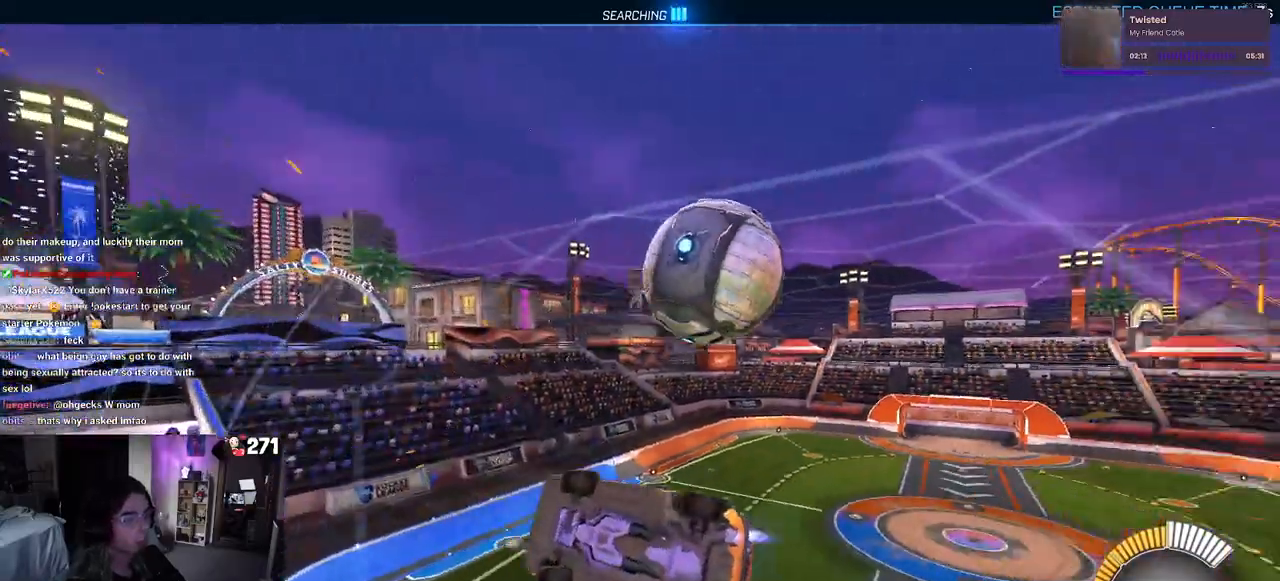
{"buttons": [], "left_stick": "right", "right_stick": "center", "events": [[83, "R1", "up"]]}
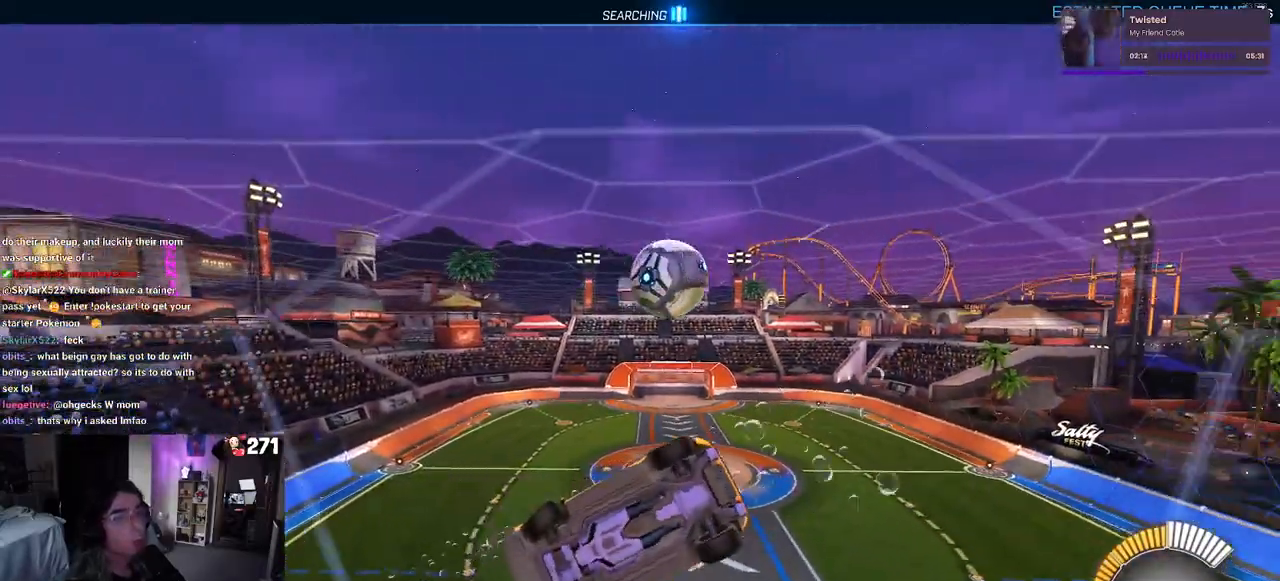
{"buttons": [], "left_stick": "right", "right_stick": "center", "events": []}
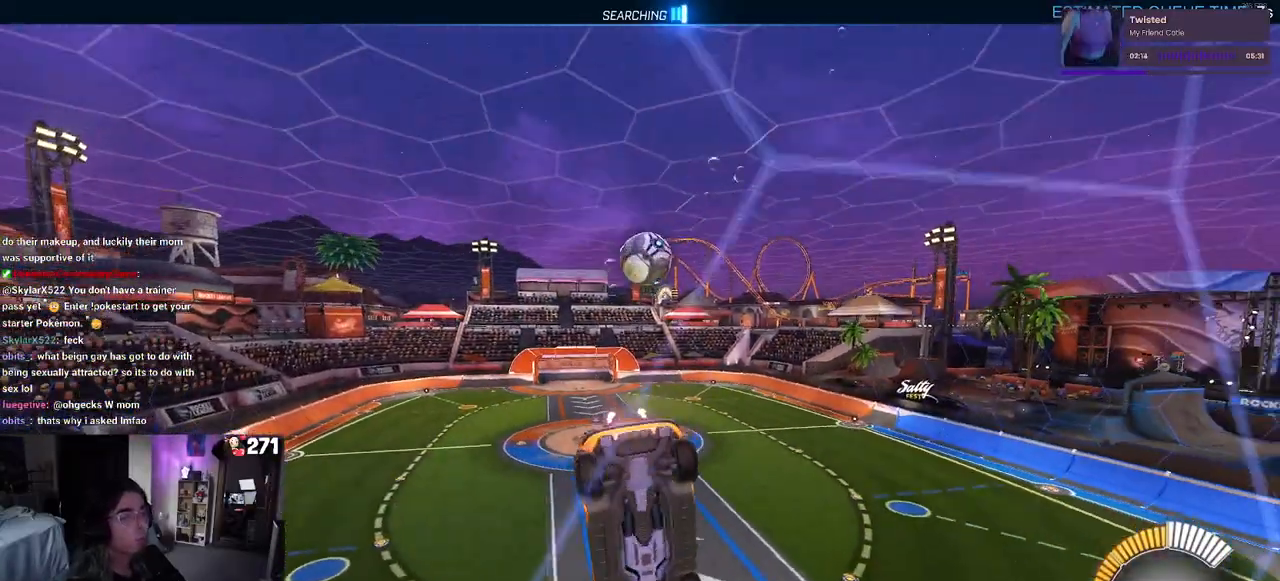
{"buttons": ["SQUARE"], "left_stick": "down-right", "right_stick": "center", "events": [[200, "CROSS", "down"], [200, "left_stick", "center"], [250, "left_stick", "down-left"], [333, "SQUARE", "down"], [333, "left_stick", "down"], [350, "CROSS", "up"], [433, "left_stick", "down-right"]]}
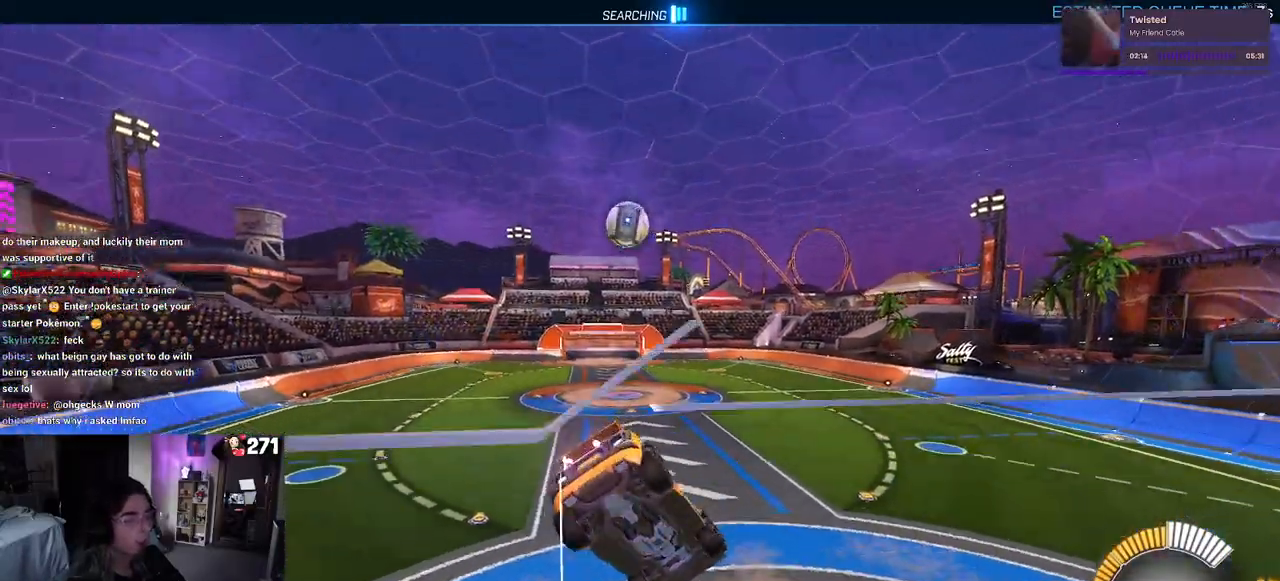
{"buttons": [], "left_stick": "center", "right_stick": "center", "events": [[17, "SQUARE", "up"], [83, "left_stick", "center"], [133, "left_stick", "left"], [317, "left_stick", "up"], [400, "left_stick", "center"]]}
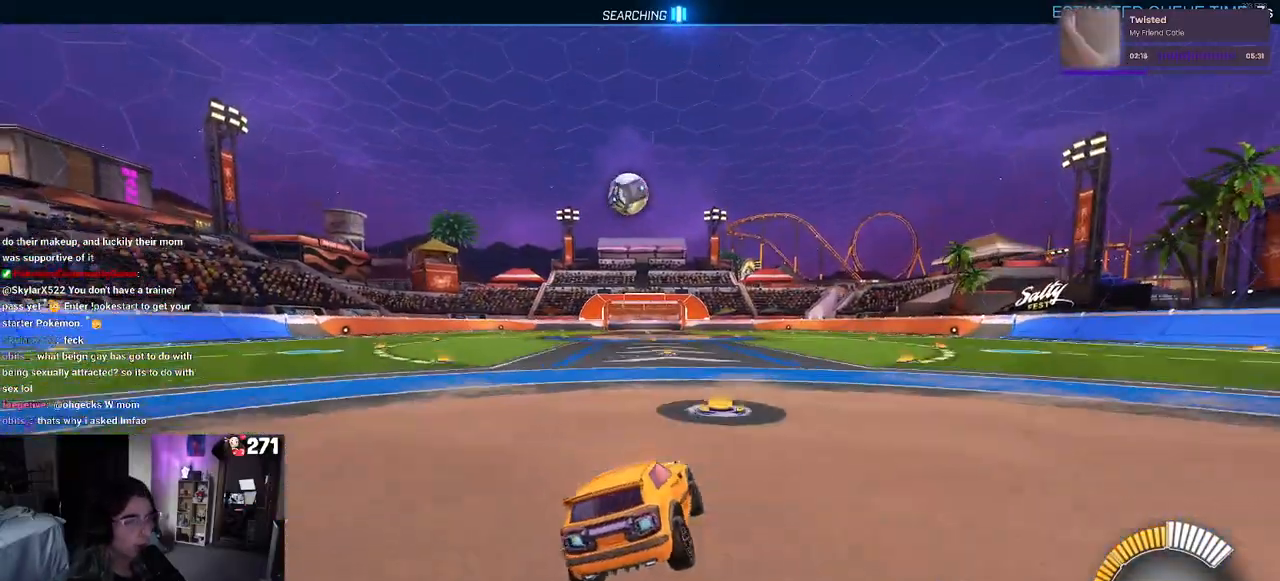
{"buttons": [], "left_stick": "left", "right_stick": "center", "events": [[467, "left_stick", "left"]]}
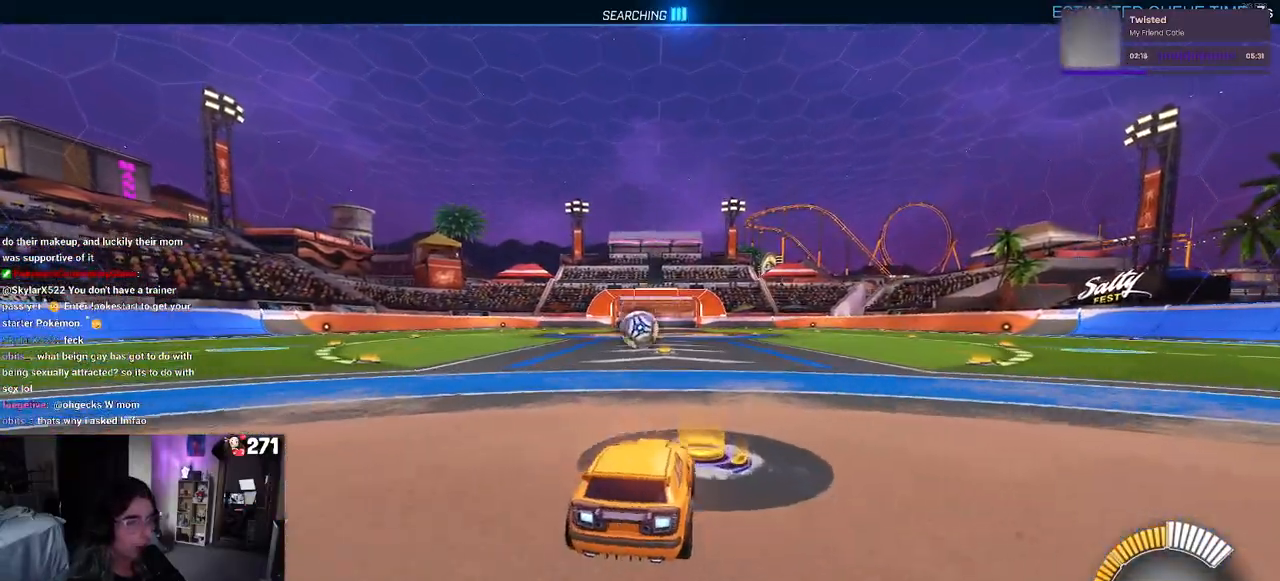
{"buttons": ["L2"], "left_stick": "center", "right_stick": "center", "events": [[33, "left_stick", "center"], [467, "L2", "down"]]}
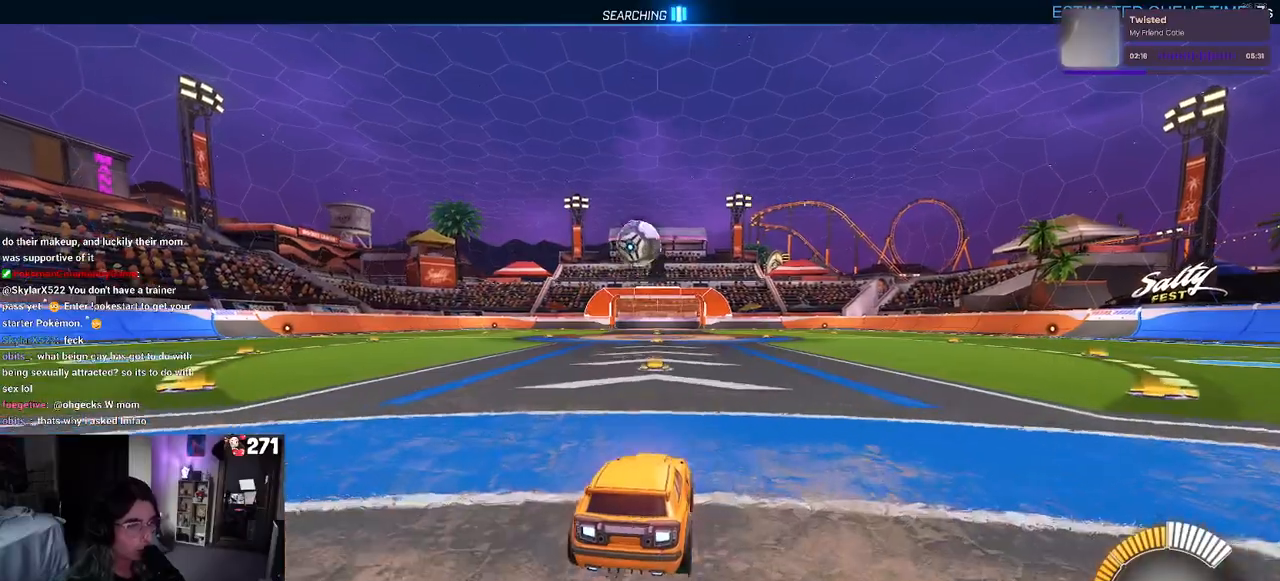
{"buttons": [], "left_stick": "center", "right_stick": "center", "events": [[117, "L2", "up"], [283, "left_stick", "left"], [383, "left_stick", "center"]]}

——————————

◆ Task brief:
Whenever a line above includes "down", copy it in full.

◆ Your response:
{"buttons": ["SQUARE"], "left_stick": "down-right", "right_stick": "center", "events": [[200, "CROSS", "down"], [200, "left_stick", "center"], [250, "left_stick", "down-left"], [333, "SQUARE", "down"], [333, "left_stick", "down"], [350, "CROSS", "up"], [433, "left_stick", "down-right"]]}
{"buttons": ["L2"], "left_stick": "center", "right_stick": "center", "events": [[33, "left_stick", "center"], [467, "L2", "down"]]}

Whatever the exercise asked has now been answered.